# Task brief
Find every line below with the string "также" and pick it out.

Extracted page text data
== == ==

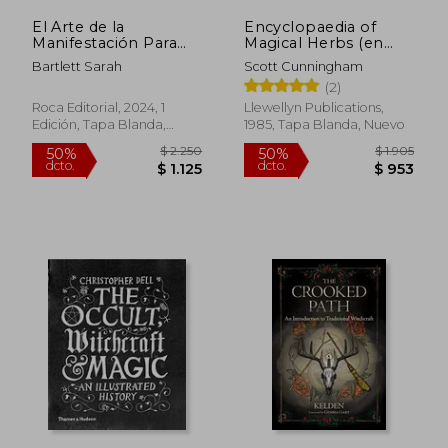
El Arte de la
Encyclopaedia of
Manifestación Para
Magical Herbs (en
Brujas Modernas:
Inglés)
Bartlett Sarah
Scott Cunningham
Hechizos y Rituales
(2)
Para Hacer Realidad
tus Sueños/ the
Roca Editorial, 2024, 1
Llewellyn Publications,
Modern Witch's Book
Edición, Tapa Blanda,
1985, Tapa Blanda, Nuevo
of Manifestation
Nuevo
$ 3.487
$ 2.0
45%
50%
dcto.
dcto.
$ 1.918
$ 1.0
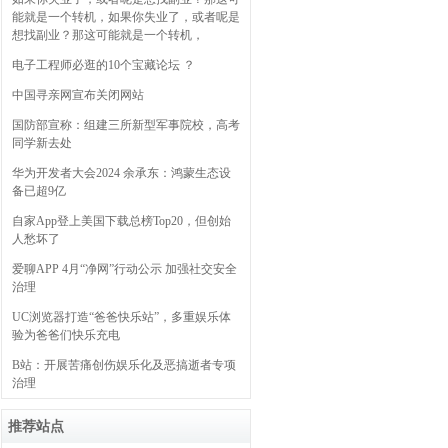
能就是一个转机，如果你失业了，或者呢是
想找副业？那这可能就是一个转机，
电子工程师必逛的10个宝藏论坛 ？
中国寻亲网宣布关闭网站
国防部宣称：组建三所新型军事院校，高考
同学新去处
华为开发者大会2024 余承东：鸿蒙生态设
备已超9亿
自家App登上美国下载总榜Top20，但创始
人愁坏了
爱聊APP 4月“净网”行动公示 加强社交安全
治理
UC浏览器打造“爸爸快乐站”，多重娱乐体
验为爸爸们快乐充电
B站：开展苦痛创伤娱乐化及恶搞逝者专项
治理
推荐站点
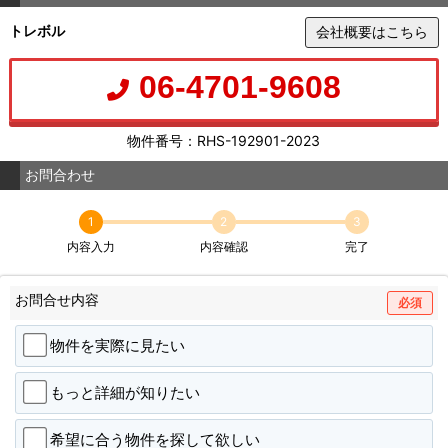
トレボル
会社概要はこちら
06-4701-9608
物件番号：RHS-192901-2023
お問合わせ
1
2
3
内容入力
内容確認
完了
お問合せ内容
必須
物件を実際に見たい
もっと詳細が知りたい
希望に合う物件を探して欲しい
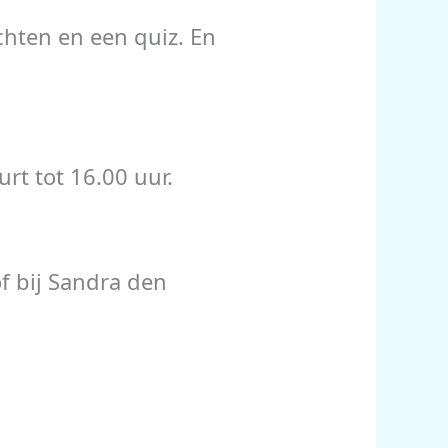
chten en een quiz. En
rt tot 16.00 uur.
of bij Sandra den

== == ==

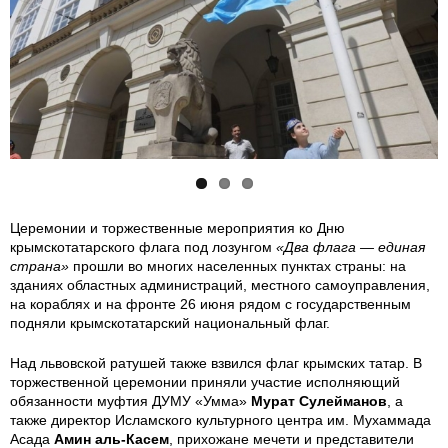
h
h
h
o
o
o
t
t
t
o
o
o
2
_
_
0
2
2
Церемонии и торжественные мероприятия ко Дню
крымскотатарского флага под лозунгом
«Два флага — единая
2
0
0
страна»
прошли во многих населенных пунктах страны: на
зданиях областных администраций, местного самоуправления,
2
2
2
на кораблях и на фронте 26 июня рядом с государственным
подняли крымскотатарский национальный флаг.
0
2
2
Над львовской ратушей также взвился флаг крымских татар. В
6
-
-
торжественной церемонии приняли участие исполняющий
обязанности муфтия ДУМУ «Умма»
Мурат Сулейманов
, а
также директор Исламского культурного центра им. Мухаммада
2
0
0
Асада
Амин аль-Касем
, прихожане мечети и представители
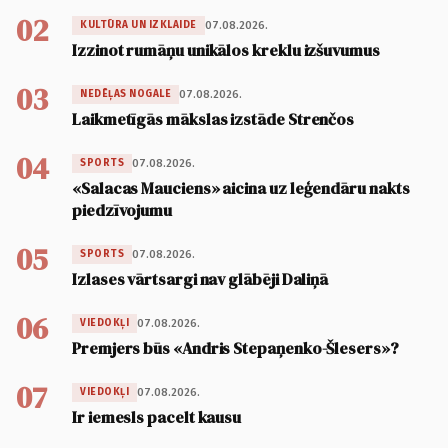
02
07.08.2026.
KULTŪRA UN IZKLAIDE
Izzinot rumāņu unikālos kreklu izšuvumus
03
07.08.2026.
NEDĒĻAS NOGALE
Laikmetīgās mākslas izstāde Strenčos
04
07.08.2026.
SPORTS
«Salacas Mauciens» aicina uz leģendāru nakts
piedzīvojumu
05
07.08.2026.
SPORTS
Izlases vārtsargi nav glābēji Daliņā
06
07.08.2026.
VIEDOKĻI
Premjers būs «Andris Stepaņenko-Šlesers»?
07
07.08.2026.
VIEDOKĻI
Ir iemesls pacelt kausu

== == ==

# Exercise output
Над львовской ратушей также взвился флаг крымских татар. В
также директор Исламского культурного центра им. Мухаммада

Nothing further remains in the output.